* **Exercise requirements**
Which lines run from the one containing "Split-complementary colors differ" to the end of the listing? Copy them out exactly, leaving out the rest.

* **Dataset records**
>>

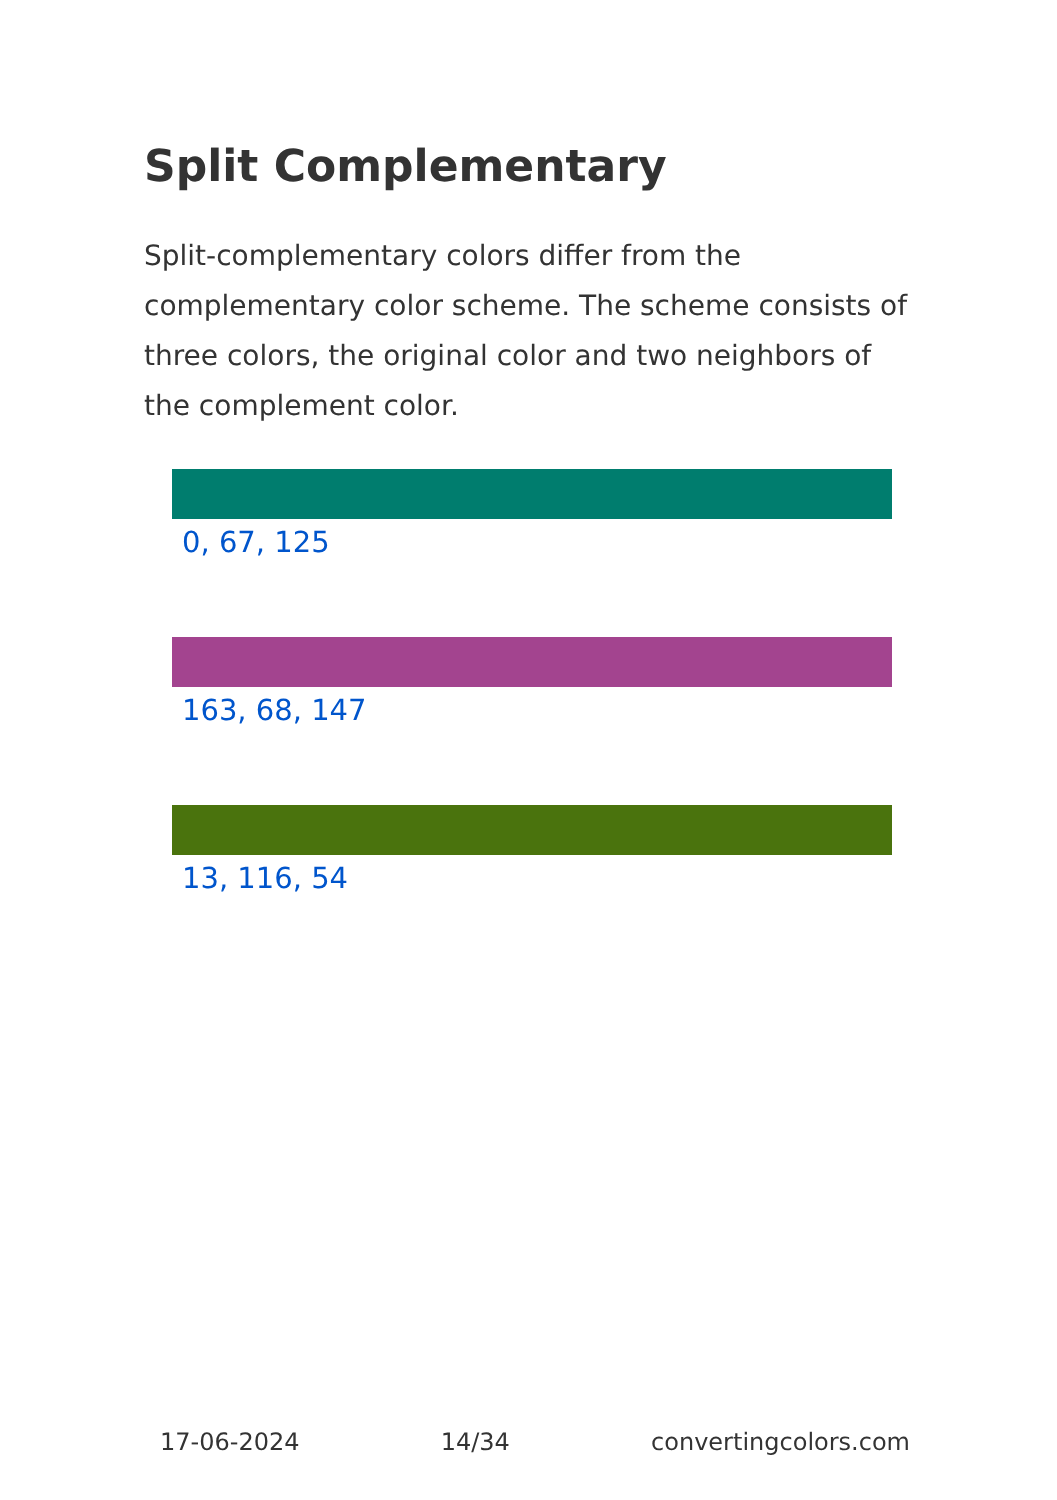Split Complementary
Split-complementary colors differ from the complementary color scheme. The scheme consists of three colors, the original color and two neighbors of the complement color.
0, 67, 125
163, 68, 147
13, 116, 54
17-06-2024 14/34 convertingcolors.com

<<

* **Result of this task**
Split-complementary colors differ from the complementary color scheme. The scheme consists of three colors, the original color and two neighbors of the complement color.
0, 67, 125
163, 68, 147
13, 116, 54
17-06-2024 14/34 convertingcolors.com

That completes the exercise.